### Exercise
Reproduce every line unchanged, from the line containing "(株)三光塗装鈑金工業" down to the last line of the entries, with both ends included.

Page images and their extracted text
----

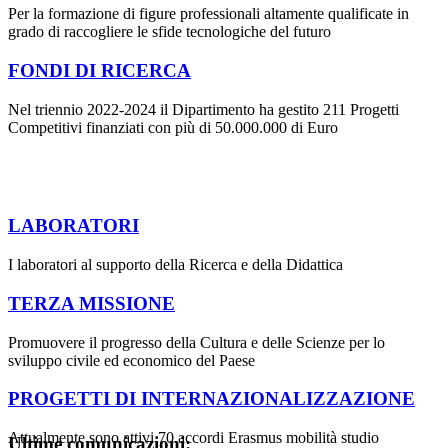
Per la formazione di figure professionali altamente qualificate in
grado di raccogliere le sfide tecnologiche del futuro
FONDI DI RICERCA
Nel triennio 2022-2024 il Dipartimento ha gestito 211 Progetti
Competitivi finanziati con più di 50.000.000 di Euro
LABORATORI
I laboratori al supporto della Ricerca e della Didattica
TERZA MISSIONE
Promuovere il progresso della Cultura e delle Scienze per lo
sviluppo civile ed economico del Paese
PROGETTI DI INTERNAZIONALIZZAZIONE
Attualmente sono attivi 70 accordi Erasmus mobilità studio
Ultime comunicazioni:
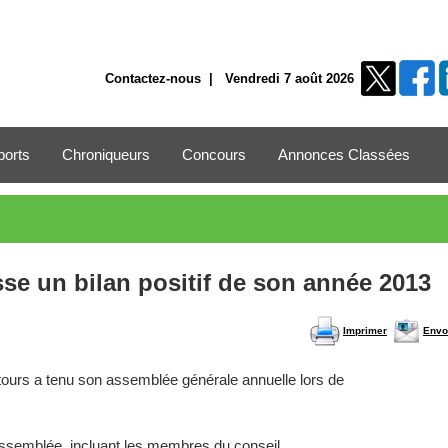
Contactez-nous
| Vendredi 7 août 2026
ports
Chroniqueurs
Concours
Annonces Classées
se un bilan positif de son année 2013
Imprimer
Envo
ntours a tenu son assemblée générale annuelle lors de
assemblée, incluant les membres du conseil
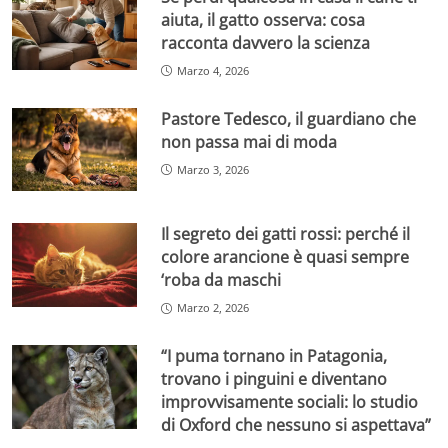
aiuta, il gatto osserva: cosa
racconta davvero la scienza
Marzo 4, 2026
Pastore Tedesco, il guardiano che
non passa mai di moda
Marzo 3, 2026
Il segreto dei gatti rossi: perché il
colore arancione è quasi sempre
‘roba da maschi
Marzo 2, 2026
“I puma tornano in Patagonia,
trovano i pinguini e diventano
improvvisamente sociali: lo studio
di Oxford che nessuno si aspettava”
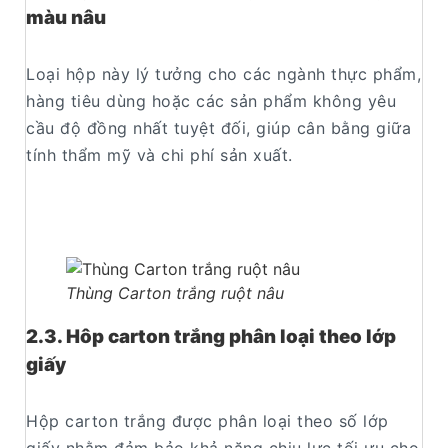
màu nâu
Loại hộp này lý tưởng cho các ngành thực phẩm,
hàng tiêu dùng hoặc các sản phẩm không yêu
cầu độ đồng nhất tuyệt đối, giúp cân bằng giữa
tính thẩm mỹ và chi phí sản xuất.
Thùng Carton trắng ruột nâu
2.3. Hôp carton trắng phân loại theo lớp
giấy
Hộp carton trắng được phân loại theo số lớp
giấy nhằm đảm bảo khả năng chịu lực tối ưu cho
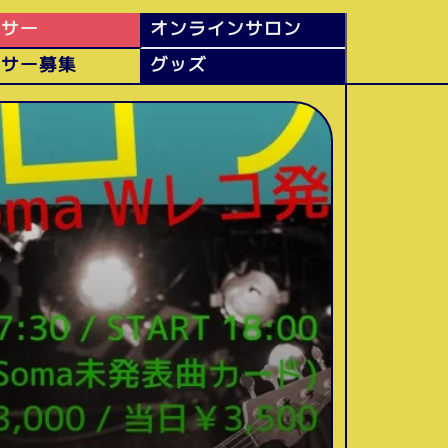
ンサー
オンラインサロン
ンサー募集
グッズ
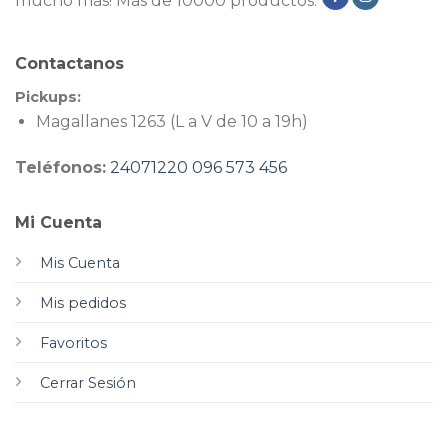
mucho más! Más de 10000 productos.
Contactanos
Pickups:
Magallanes 1263 (L a V de 10 a 19h)
Teléfonos:
24071220
096 573 456
Mi Cuenta
Mis Cuenta
Mis pedidos
Favoritos
Cerrar Sesión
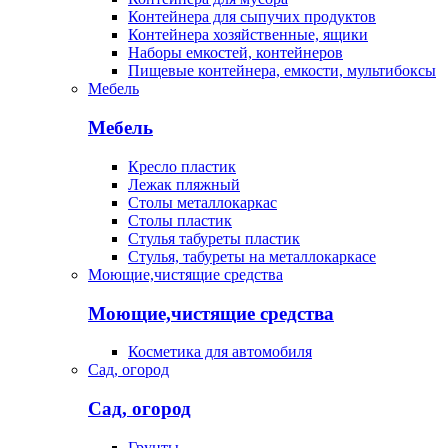
Контейнера для сыпучих продуктов
Контейнера хозяйственные, ящики
Наборы емкостей, контейнеров
Пищевые контейнера, емкости, мультибоксы
Мебель
Мебель
Кресло пластик
Лежак пляжный
Столы металлокаркас
Столы пластик
Стулья табуреты пластик
Стулья, табуреты на металлокаркасе
Моющие,чистящие средства
Моющие,чистящие средства
Косметика для автомобиля
Сад, огород
Сад, огород
Грунты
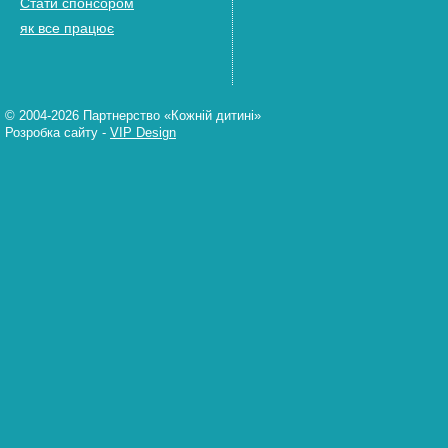
Стати спонсором
як все працює
© 2004-2026 Партнерство «Кожній дитині»
Розробка сайту
-
VIP Design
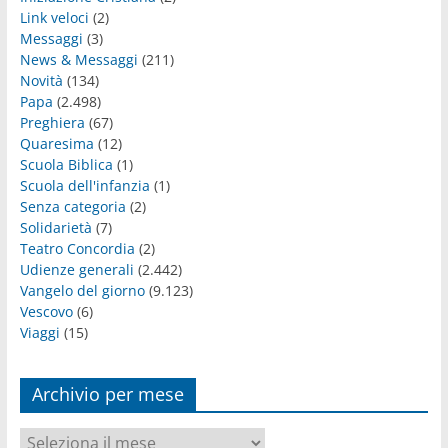
Link veloci
(2)
Messaggi
(3)
News & Messaggi
(211)
Novità
(134)
Papa
(2.498)
Preghiera
(67)
Quaresima
(12)
Scuola Biblica
(1)
Scuola dell'infanzia
(1)
Senza categoria
(2)
Solidarietà
(7)
Teatro Concordia
(2)
Udienze generali
(2.442)
Vangelo del giorno
(9.123)
Vescovo
(6)
Viaggi
(15)
Archivio per mese
Archivio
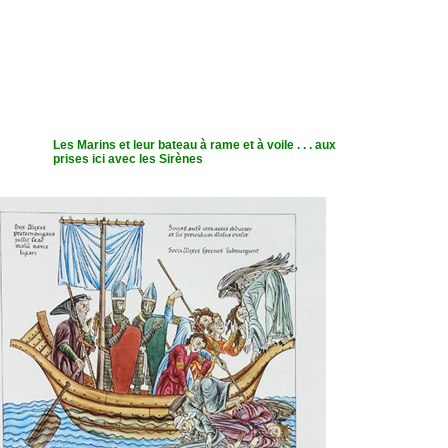
Les Marins et leur bateau à rame et à voile . . . aux
prises ici avec les Sirènes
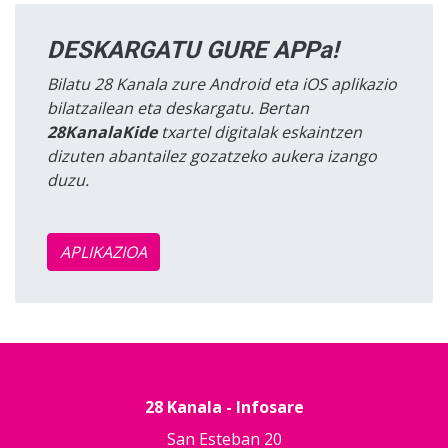
DESKARGATU GURE APPa!
Bilatu 28 Kanala zure Android eta iOS aplikazio
bilatzailean eta deskargatu. Bertan
28KanalaKide
txartel digitalak eskaintzen
dizuten abantailez gozatzeko aukera izango
duzu.
APLIKAZIOA
28 Kanala - Infosare
San Esteban 20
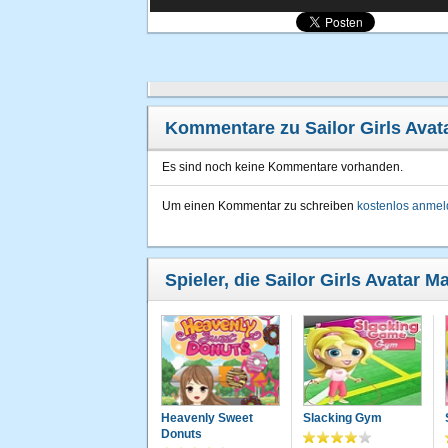
Kommentare zu Sailor Girls Avat
Es sind noch keine Kommentare vorhanden.
Um einen Kommentar zu schreiben
kostenlos anme
Spieler, die Sailor Girls Avatar M
Heavenly Sweet
Slacking Gym
Donuts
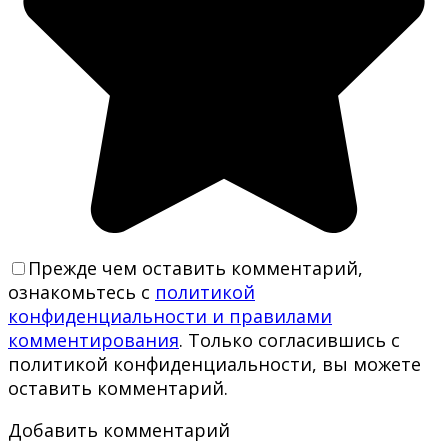
Прежде чем оставить комментарий,
ознакомьтесь с
политикой
конфиденциальности и правилами
комментирования
. Только согласившись с
политикой конфиденциальности, вы можете
оставить комментарий.
Добавить комментарий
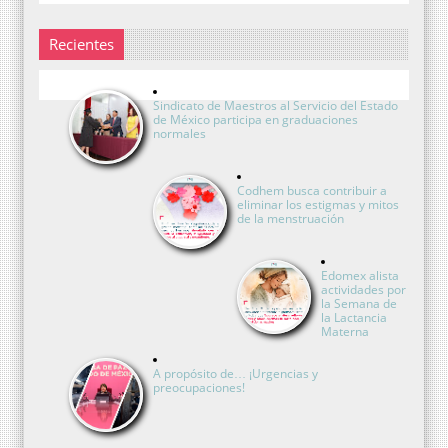
Recientes
Sindicato de Maestros al Servicio del Estado
de México participa en graduaciones
normales
Codhem busca contribuir a
eliminar los estigmas y mitos
de la menstruación
Edomex alista
actividades por
la Semana de
la Lactancia
Materna
A propósito de… ¡Urgencias y
preocupaciones!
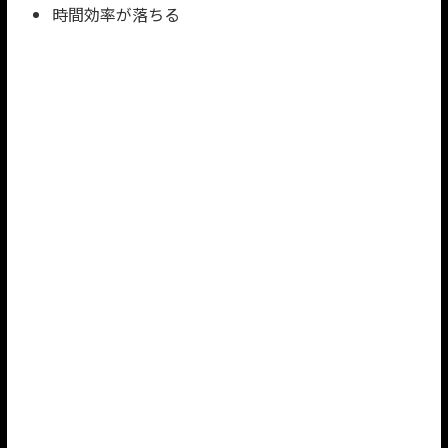
時間効率が落ちる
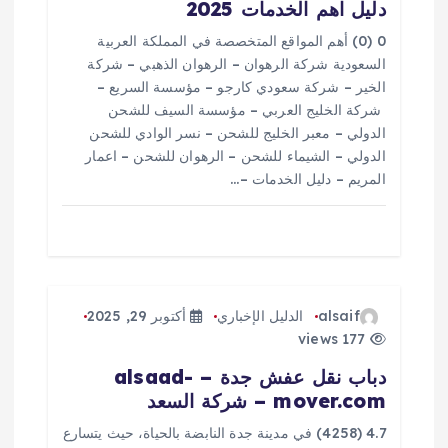
ا
دليل اهم الخدمات 2025
ل
0 (0) أهم المواقع المتخصصة في المملكة العربية
السعودية شركة الرهوان – الرهوان الذهبي – شركة
ا
الخير – شركة سعودي كارجو – مؤسسة السريع –
شركة الخليج العربي – مؤسسة السيف للشحن
ت
الدولي – معبر الخليج للشحن – نسر الوادي للشحن
الدولي – الشيماء للشحن – الرهوان للشحن – اعمار
المريم – دليل الخدمات –…
alsaif
الدليل الإخباري
أكتوبر 29, 2025
177 views
دباب نقل عفش جدة – alsaad-
mover.com – شركة السعد
4.7 (4258) في مدينة جدة النابضة بالحياة، حيث يتسارع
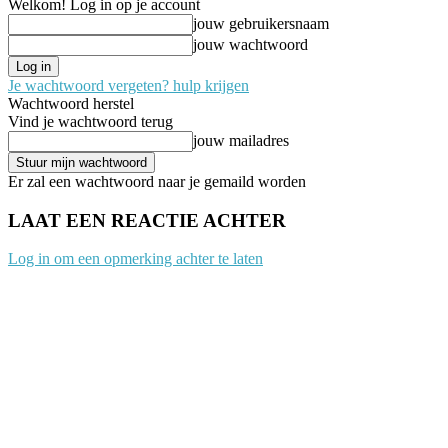
Welkom! Log in op je account
jouw gebruikersnaam
jouw wachtwoord
Je wachtwoord vergeten? hulp krijgen
Wachtwoord herstel
Vind je wachtwoord terug
jouw mailadres
Er zal een wachtwoord naar je gemaild worden
LAAT EEN REACTIE ACHTER
Log in om een opmerking achter te laten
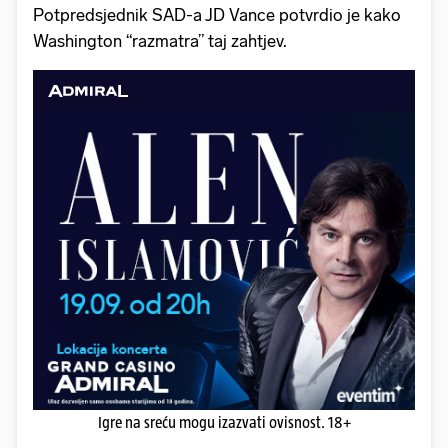
Potpredsjednik SAD-a JD Vance potvrdio je kako
Washington “razmatra” taj zahtjev.
Igre na sreću mogu izazvati ovisnost. 18+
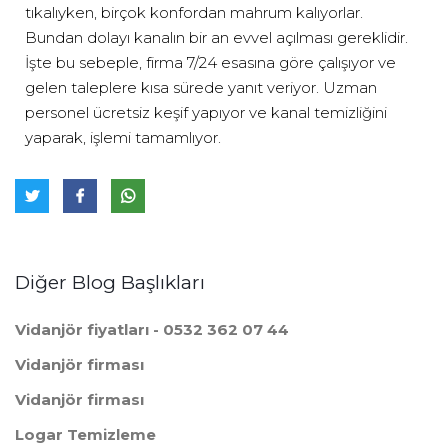
tıkalıyken, birçok konfordan mahrum kalıyorlar.
Bundan dolayı kanalın bir an evvel açılması gereklidir.
İşte bu sebeple, firma 7/24 esasına göre çalışıyor ve
gelen taleplere kısa sürede yanıt veriyor. Uzman
personel ücretsiz keşif yapıyor ve kanal temizliğini
yaparak, işlemi tamamlıyor.
Diğer Blog Başlıkları
Vidanjör fiyatları - 0532 362 07 44
Vidanjör firması
Vidanjör firması
Logar Temizleme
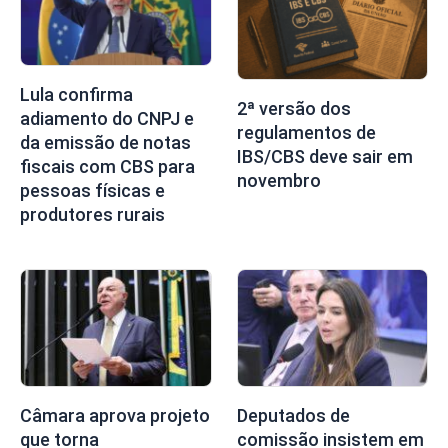
Lula confirma
2ª versão dos
adiamento do CNPJ e
regulamentos de
da emissão de notas
IBS/CBS deve sair em
fiscais com CBS para
novembro
pessoas físicas e
produtores rurais
Câmara aprova projeto
Deputados de
que torna
comissão insistem em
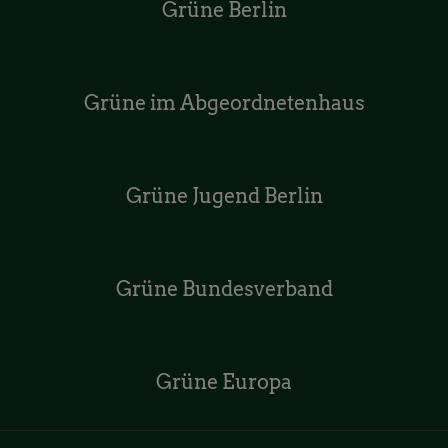
Grüne Berlin
Grüne im Abgeordnetenhaus
Grüne Jugend Berlin
Grüne Bundesverband
Grüne Europa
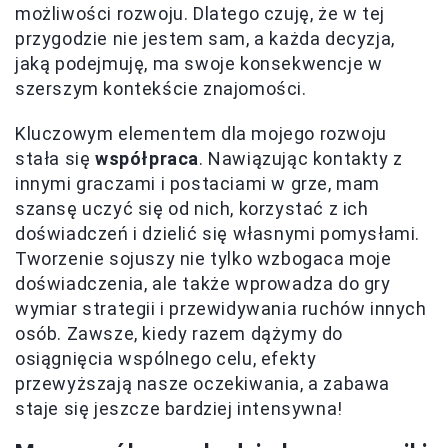
możliwości rozwoju. Dlatego czuję, że w tej
przygodzie nie jestem sam, a każda decyzja,
jaką podejmuję, ma swoje konsekwencje w
szerszym kontekście znajomości.
Kluczowym elementem dla mojego rozwoju
stała się
współpraca
. Nawiązując kontakty z
innymi graczami i postaciami w grze, mam
szansę uczyć się od nich, korzystać z ich
doświadczeń i dzielić się własnymi pomysłami.
Tworzenie sojuszy nie tylko wzbogaca moje
doświadczenia, ale także wprowadza do gry
wymiar strategii i przewidywania ruchów innych
osób. Zawsze, kiedy razem dążymy do
osiągnięcia wspólnego celu, efekty
przewyższają nasze oczekiwania, a zabawa
staje się jeszcze bardziej intensywna!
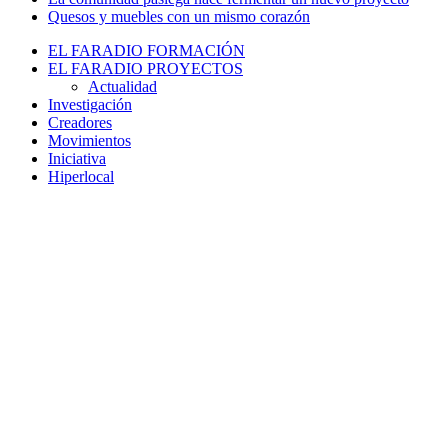
Quesos y muebles con un mismo corazón
EL FARADIO FORMACIÓN
EL FARADIO PROYECTOS
Actualidad
Investigación
Creadores
Movimientos
Iniciativa
Hiperlocal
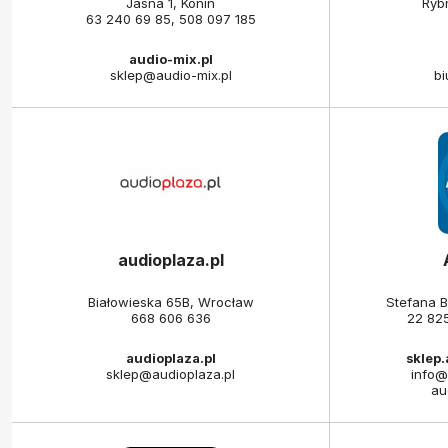
Jasna 1, Konin
Ryb
63 240 69 85
,
508 097 185
audio-mix.pl
sklep@audio-mix.pl
bi
audioplaza.pl
Białowieska 65B, Wrocław
Stefana 
668 606 636
22 82
audioplaza.pl
sklep
sklep@audioplaza.pl
info@
au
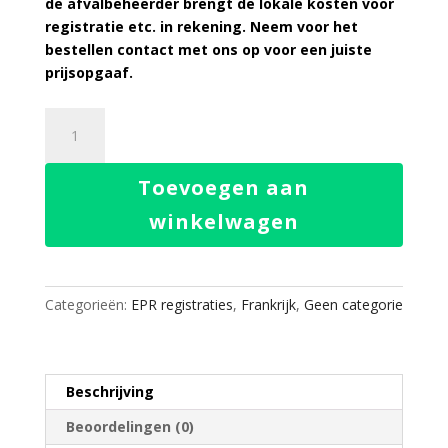
de afvalbeheerder brengt de lokale kosten voor
registratie etc. in rekening. Neem voor het
bestellen contact met ons op voor een juiste
prijsopgaaf.
EPR
Overige
Services
Toevoegen aan
Frankrijk
aantal
winkelwagen
Categorieën:
EPR registraties
,
Frankrijk
,
Geen categorie
Beschrijving
Beoordelingen (0)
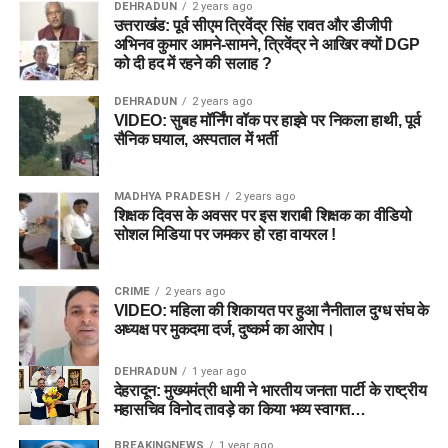
DEHRADUN
2 years ago
उत्तराखंड: पूर्व सीएम त्रिवेंद्र सिंह रावत और डीजीपी
अभिनव कुमार आमने-सामने, त्रिवेंद्र ने आखिर क्यों DGP
को दी हद में रहने की सलाह ?
DEHRADUN
2 years ago
VIDEO: सुबह मॉर्निंग वॉक पर हाइवे पर निकला हाथी, पूर्व
सैनिक घयाल, अस्पताल में भर्ती
MADHYA PRADESH
2 years ago
शिक्षक दिवस के अवसर पर इस शराबी शिक्षक का वीडियो
सोशल मिडिया पर जमकर हो रहा वायरल !
CRIME
2 years ago
VIDEO: महिला की शिकायत पर हुआ नैनीताल दुग्ध संघ के
अध्यक्ष पर मुकदमा दर्ज, दुष्कर्म का आरोप।
DEHRADUN
1 year ago
देहरादून: मुख्यमंत्री धामी ने भारतीय जनता पार्टी के राष्ट्रीय
महासचिव विनोद तावड़े का किया भव्य स्वागत…
BREAKINGNEWS
1 year ago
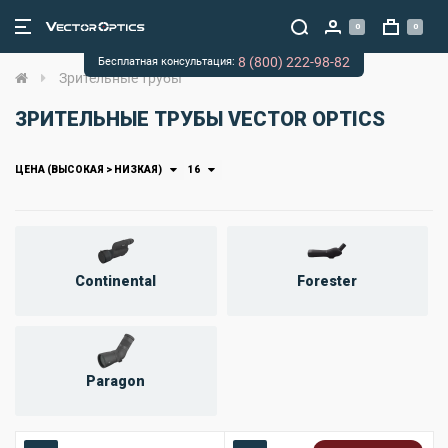
0
0
8 (800) 222-98-82
Бесплатная консультация:
Зрительные трубы
ЗРИТЕЛЬНЫЕ ТРУБЫ VECTOR OPTICS
ЦЕНА (ВЫСОКАЯ > НИЗКАЯ)
16
Continental
Forester
Paragon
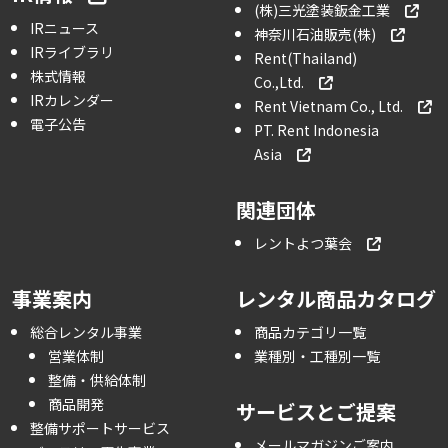
(株)三光塗装鈑金工業
IRニュース
神奈川石油販売(株)
IRライブラリ
Rent(Thailand)
株式情報
Co.,Ltd.
IRカレンダー
Rent Vietnam Co., Ltd.
電子公告
PT. Rent Indonesia
Asia
関連団体
レントよつ葉会
事業案内
レンタル商品カタログ
総合レンタル事業
商品カテゴリ一覧
営業体制
業種別・工種別一覧
整備・供給体制
商品開発
サービスとご提案
整備サポートサービス
メールマガジンご案内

----

### Response box
(株)三光塗装鈑金工業
IRニュース
神奈川石油販売(株)
IRライブラリ
Rent(Thailand)
株式情報
Co.,Ltd.
IRカレンダー
Rent Vietnam Co., Ltd.
電子公告
PT. Rent Indonesia
Asia
関連団体
レントよつ葉会
事業案内
レンタル商品カタログ
総合レンタル事業
商品カテゴリ一覧
営業体制
業種別・工種別一覧
整備・供給体制
商品開発
サービスとご提案
整備サポートサービス
メールマガジンご案内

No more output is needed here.